Most larval organisms never stop moving. Exposure has to be deliberate.
I usually begin around 1/200 or 1/250 sec. to limit ambient spill from the bonfire lights. If your strobes support high-speed sync, you can push the shutter faster. My Seacam D160, for example, can sync up to 1/8000 sec., which gives me more control over ambient light and helps freeze very rapid movement.
Aperture is often between f/11 and f/18, depending on the translucency or the reflectance of the subject. I keep ISO as low as practical, usually between 100 and 400, to preserve file quality.
As for strobe power, I generally start with one-quarter of my strobe's power, assuming the subject is about 3 inches away. However, this will depend on the brand you use. I only increase it if the subject is a bit more distant (between 10 and 20 inches) from the lens. In this case, I also position the strobes slightly farther forward.
The balance is delicate. Push the shutter too far and you lose the subtle blue gradient in the water. Let in too much ambient light and the frame becomes contaminated. Sometimes I want a pure black background. Other times I want a deep cobalt blue that gives the subject context.
Both are valid. It depends on the story of the image you want to create.
Tips for Light Angle
Many pelagic larvae are almost invisible. Their tissues bend and scatter light unpredictably, so overexposure is common.
This is where the lighting angle becomes critical. Side lighting often reveals internal structure, developing eyes, fin rays, membranes and body shape, without flattening detail. I often expose a little darker than I would for standard macro because preserving structure matters more than chasing brightness.

Collected data
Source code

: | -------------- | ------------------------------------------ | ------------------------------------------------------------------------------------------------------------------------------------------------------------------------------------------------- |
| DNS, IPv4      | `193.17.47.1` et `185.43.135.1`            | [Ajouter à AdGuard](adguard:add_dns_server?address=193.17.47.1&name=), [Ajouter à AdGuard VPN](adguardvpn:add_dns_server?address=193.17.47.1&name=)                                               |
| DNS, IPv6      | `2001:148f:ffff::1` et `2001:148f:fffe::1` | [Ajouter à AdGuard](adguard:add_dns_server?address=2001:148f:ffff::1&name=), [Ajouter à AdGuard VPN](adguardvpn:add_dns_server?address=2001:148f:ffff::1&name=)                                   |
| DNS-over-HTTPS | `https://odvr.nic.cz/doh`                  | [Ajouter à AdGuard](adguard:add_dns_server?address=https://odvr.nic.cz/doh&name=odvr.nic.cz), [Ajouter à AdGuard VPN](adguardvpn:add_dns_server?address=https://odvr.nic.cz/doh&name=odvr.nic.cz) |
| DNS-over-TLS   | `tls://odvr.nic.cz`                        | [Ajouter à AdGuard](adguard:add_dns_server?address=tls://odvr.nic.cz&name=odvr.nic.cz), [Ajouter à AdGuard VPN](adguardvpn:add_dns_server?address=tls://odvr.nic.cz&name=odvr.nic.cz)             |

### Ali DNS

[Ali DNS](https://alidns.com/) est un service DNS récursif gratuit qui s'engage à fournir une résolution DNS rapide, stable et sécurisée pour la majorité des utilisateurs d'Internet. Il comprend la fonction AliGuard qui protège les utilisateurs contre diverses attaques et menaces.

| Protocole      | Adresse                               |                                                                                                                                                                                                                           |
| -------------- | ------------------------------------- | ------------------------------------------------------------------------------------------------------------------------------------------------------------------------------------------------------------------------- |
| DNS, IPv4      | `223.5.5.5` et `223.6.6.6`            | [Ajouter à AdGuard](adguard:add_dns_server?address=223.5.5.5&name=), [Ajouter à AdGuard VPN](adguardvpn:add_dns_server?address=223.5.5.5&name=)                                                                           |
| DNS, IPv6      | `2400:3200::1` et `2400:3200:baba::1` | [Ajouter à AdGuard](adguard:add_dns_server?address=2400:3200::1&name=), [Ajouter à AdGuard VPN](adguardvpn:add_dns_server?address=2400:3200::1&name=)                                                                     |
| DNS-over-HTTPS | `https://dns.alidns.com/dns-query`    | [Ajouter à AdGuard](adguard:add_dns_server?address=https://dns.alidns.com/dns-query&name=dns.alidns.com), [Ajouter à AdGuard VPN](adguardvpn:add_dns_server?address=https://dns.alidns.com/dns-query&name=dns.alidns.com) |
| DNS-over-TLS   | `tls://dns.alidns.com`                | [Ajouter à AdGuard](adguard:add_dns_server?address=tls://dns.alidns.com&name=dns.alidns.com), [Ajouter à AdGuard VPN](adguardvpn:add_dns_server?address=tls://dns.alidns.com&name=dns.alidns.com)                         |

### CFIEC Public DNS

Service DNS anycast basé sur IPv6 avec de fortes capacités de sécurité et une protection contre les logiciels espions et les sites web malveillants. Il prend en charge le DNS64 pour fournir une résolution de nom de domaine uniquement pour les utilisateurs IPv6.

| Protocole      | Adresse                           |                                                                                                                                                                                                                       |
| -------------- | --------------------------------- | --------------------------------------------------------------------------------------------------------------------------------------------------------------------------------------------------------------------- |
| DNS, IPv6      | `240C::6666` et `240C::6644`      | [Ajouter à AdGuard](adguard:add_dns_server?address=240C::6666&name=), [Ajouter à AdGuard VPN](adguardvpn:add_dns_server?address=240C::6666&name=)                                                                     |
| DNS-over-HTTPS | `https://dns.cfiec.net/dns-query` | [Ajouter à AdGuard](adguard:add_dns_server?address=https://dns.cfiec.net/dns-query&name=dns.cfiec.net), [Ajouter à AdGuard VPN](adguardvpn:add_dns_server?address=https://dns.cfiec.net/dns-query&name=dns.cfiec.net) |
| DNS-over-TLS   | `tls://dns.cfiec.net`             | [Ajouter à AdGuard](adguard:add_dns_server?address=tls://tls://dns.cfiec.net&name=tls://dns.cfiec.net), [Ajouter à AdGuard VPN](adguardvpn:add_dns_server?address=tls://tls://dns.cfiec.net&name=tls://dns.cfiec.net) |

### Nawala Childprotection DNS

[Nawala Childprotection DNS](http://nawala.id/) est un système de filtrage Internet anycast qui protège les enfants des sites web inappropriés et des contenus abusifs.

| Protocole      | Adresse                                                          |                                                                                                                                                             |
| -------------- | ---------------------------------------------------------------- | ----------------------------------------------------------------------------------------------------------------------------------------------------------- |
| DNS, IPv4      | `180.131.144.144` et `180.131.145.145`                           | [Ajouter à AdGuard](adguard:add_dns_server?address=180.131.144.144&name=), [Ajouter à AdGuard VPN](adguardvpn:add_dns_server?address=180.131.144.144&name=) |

*Problem details*: Rewrite the stretch of the larval photography excerpt from "Aperture is often" through "slightly farther forward.", updating "one-quarter" to "one-third".

*The completed task*:
Aperture is often between f/11 and f/18, depending on the translucency or the reflectance of the subject. I keep ISO as low as practical, usually between 100 and 400, to preserve file quality.
As for strobe power, I generally start with one-third of my strobe's power, assuming the subject is about 3 inches away. However, this will depend on the brand you use. I only increase it if the subject is a bit more distant (between 10 and 20 inches) from the lens. In this case, I also position the strobes slightly farther forward.